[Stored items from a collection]
%%
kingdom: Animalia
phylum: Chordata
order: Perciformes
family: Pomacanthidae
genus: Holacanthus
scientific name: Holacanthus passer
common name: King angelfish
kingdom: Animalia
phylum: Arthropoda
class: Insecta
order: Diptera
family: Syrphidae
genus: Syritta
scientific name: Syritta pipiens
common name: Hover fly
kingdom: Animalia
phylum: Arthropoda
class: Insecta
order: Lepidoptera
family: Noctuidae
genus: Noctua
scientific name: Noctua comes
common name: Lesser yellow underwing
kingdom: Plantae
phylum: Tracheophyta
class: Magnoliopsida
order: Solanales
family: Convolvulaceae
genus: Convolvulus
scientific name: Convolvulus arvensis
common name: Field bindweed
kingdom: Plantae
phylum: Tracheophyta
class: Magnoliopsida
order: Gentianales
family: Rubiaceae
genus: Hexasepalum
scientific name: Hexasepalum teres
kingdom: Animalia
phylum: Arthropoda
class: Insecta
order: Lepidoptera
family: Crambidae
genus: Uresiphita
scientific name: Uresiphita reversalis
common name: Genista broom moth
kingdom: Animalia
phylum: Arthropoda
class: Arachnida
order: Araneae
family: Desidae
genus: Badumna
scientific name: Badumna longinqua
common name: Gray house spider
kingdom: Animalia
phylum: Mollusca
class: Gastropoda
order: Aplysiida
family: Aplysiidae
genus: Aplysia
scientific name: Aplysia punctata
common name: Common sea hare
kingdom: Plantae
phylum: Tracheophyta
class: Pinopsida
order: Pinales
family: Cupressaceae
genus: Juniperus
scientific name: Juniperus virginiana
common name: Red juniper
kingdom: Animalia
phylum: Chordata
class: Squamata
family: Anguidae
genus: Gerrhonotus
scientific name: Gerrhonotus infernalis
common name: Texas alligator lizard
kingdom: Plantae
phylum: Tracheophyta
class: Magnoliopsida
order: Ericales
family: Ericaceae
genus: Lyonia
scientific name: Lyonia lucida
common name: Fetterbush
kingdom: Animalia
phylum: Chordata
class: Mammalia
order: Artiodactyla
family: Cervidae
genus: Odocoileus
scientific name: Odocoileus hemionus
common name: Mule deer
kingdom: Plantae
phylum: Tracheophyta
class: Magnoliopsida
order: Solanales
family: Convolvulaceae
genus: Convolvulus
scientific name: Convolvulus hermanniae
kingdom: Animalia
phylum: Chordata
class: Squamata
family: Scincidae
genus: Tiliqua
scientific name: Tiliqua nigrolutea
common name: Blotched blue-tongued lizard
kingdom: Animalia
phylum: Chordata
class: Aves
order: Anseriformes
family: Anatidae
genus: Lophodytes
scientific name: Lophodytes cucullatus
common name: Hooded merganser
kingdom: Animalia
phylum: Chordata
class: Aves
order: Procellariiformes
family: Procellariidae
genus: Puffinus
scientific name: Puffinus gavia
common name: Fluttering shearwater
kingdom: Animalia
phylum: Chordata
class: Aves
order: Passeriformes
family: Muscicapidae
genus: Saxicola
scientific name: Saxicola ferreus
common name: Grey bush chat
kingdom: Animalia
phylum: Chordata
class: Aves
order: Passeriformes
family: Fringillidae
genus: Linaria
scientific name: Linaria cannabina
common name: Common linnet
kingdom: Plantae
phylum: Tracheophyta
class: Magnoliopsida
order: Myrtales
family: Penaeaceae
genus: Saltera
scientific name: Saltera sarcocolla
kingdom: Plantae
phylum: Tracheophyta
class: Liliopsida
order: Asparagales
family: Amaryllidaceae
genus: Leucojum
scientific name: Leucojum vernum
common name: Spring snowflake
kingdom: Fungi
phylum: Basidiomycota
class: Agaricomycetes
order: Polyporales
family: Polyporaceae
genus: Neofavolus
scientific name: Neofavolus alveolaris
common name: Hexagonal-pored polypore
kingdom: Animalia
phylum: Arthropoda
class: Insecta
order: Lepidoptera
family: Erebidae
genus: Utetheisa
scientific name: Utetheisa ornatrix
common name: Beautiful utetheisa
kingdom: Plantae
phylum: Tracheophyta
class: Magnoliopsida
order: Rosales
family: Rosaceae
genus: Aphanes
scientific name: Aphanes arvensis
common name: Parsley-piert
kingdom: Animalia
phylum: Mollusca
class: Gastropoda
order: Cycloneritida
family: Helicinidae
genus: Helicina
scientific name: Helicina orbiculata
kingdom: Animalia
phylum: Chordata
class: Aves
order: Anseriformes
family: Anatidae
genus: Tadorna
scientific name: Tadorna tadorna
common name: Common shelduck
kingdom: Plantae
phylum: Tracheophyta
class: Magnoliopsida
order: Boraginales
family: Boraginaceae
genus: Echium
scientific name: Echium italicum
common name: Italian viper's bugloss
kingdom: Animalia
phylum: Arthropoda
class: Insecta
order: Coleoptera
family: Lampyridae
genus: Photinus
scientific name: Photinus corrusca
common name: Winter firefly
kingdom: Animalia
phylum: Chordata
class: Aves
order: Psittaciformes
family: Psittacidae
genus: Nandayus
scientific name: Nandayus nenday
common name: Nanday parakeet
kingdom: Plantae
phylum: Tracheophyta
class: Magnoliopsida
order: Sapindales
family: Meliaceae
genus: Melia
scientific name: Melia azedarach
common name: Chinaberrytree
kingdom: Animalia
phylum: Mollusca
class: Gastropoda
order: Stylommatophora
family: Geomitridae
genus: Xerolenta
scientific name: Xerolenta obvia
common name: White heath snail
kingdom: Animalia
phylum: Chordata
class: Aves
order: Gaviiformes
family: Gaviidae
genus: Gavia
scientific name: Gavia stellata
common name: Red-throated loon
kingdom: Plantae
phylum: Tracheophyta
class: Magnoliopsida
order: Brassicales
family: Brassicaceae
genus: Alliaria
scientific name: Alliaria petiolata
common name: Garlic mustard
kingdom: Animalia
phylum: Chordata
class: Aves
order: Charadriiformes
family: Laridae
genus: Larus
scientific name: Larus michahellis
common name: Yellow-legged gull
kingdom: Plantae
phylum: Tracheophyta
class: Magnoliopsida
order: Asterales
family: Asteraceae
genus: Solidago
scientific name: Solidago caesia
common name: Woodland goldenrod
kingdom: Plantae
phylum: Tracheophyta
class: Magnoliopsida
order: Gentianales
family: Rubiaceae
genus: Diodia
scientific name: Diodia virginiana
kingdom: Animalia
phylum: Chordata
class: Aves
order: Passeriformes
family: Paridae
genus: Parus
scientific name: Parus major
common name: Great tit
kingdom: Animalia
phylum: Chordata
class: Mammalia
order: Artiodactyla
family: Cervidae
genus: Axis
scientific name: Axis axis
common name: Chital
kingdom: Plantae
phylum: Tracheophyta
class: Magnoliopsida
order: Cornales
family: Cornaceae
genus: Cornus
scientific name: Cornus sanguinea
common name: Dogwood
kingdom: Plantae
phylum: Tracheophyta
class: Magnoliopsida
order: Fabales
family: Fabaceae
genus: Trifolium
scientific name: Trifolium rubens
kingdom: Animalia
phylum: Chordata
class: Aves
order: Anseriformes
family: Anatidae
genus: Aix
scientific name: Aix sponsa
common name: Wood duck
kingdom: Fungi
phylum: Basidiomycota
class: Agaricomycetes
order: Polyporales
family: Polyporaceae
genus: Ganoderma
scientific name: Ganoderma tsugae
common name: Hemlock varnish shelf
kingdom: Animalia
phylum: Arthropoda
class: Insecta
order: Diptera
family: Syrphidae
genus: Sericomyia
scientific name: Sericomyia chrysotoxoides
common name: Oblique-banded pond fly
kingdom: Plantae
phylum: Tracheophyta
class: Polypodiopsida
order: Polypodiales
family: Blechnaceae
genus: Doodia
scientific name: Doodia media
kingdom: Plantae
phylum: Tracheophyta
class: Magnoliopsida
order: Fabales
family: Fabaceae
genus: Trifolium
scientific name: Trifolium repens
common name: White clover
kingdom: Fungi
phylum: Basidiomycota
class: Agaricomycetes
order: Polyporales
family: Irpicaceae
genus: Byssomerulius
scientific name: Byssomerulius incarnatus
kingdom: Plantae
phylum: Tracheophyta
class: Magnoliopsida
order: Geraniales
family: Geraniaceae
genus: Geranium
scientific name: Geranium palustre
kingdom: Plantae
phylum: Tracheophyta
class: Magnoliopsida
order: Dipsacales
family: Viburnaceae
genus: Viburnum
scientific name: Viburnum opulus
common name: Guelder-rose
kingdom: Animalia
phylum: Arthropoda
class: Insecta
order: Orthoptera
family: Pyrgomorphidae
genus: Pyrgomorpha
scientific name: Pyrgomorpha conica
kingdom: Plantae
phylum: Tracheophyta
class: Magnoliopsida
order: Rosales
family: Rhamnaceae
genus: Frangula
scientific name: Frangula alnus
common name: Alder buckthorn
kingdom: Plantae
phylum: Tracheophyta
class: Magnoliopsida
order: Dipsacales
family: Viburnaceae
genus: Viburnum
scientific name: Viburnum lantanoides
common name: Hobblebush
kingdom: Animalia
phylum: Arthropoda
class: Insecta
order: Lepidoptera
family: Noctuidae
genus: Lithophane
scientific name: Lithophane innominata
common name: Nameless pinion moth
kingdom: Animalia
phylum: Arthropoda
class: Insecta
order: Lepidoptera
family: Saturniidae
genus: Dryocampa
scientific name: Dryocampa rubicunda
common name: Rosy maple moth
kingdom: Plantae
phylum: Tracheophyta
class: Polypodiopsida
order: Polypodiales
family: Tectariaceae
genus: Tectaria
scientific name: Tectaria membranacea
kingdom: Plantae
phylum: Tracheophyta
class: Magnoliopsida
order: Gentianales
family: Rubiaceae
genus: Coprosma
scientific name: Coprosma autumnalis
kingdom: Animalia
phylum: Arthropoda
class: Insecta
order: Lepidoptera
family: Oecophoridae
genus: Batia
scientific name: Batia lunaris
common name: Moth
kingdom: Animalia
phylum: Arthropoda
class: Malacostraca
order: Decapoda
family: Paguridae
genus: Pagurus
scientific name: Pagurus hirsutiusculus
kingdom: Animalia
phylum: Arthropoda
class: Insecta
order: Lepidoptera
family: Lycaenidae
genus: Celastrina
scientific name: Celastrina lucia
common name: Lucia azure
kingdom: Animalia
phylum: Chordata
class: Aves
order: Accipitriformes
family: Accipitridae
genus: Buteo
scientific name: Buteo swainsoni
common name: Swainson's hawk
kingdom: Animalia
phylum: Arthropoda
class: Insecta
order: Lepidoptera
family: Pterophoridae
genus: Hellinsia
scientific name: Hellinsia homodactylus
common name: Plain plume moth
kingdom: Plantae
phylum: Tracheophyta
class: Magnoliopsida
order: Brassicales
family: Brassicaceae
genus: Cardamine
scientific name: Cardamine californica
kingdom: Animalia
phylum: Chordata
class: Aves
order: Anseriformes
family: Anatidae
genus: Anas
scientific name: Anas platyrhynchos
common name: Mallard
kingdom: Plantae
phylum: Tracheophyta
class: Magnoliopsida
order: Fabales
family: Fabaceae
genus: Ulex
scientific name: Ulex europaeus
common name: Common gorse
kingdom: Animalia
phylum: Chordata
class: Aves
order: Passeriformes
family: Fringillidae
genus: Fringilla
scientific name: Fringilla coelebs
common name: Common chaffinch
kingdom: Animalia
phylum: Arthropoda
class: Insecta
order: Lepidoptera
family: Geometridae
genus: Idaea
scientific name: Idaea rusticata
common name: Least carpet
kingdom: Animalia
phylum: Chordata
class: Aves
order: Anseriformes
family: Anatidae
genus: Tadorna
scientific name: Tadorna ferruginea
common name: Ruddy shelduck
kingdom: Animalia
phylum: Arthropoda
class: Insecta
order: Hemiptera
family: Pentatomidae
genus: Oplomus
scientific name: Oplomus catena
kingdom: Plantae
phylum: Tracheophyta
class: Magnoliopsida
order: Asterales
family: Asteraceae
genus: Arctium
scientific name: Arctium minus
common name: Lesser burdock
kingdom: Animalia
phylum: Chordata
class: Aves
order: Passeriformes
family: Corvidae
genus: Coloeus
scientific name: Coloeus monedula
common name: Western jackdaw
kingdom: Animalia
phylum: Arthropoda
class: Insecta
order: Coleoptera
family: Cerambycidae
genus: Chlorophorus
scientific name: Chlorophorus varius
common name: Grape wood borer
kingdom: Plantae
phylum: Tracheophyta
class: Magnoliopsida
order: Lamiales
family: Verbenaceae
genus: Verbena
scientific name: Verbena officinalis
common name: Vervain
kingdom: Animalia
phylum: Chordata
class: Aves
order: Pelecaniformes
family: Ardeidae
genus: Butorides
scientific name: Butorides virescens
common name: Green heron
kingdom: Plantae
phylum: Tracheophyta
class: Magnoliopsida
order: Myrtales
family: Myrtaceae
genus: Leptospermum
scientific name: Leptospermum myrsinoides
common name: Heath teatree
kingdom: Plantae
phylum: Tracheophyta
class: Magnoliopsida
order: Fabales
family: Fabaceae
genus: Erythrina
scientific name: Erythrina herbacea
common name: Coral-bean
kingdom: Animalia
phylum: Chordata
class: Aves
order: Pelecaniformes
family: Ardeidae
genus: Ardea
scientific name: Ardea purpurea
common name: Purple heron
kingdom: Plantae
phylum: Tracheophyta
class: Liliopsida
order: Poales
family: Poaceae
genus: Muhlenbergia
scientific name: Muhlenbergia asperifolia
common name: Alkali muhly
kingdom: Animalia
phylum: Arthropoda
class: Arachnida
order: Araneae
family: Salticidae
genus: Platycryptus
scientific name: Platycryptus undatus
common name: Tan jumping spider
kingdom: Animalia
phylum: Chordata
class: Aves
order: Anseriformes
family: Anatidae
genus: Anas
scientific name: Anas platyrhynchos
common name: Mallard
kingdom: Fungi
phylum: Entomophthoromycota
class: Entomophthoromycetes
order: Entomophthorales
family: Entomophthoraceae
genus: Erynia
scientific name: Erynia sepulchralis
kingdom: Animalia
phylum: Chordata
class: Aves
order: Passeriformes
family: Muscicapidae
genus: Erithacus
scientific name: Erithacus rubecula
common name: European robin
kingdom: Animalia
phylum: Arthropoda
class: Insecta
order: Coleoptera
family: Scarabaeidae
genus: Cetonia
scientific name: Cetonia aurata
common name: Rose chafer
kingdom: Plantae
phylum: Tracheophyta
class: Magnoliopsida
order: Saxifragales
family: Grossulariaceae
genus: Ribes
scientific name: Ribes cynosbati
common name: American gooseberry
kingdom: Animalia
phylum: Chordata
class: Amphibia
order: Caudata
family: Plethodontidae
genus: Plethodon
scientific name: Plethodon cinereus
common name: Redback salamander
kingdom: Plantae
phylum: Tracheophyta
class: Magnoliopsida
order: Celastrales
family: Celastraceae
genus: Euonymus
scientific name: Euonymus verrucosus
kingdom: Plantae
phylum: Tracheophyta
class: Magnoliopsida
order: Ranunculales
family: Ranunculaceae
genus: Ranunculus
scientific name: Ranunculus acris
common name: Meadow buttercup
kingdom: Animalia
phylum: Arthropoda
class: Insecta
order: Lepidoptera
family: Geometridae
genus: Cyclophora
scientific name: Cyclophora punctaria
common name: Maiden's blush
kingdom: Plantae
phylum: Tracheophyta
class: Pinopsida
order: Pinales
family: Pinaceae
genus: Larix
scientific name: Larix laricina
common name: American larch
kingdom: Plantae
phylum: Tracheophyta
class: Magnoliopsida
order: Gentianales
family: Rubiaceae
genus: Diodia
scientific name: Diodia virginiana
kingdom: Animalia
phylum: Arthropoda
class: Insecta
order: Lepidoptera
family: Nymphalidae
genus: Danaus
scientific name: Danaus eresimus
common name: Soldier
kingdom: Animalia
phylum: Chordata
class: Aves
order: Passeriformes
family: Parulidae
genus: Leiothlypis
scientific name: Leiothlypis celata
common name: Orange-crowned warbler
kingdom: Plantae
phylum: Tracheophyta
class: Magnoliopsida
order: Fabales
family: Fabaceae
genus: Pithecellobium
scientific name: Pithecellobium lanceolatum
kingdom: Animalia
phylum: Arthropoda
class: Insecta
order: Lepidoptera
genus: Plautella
%%
INSTRUCTIONS TO FOLLOW |
Rewrite the data as a two-column CSV with the header rank and name, starting with the line containing "scientific name: Sericomyia chrysotoxoides" and going on through the line containing "scientific name: Trifolium repens". Give one row per line, with each value in its own quoted field and any line breaks turned into spaces.

RESULT |
rank,name
"scientific name:","Sericomyia chrysotoxoides"
"common name:","Oblique-banded pond fly"
"kingdom:","Plantae"
"phylum:","Tracheophyta"
"class:","Polypodiopsida"
"order:","Polypodiales"
"family:","Blechnaceae"
"genus:","Doodia"
"scientific name:","Doodia media"
"kingdom:","Plantae"
"phylum:","Tracheophyta"
"class:","Magnoliopsida"
"order:","Fabales"
"family:","Fabaceae"
"genus:","Trifolium"
"scientific name:","Trifolium repens"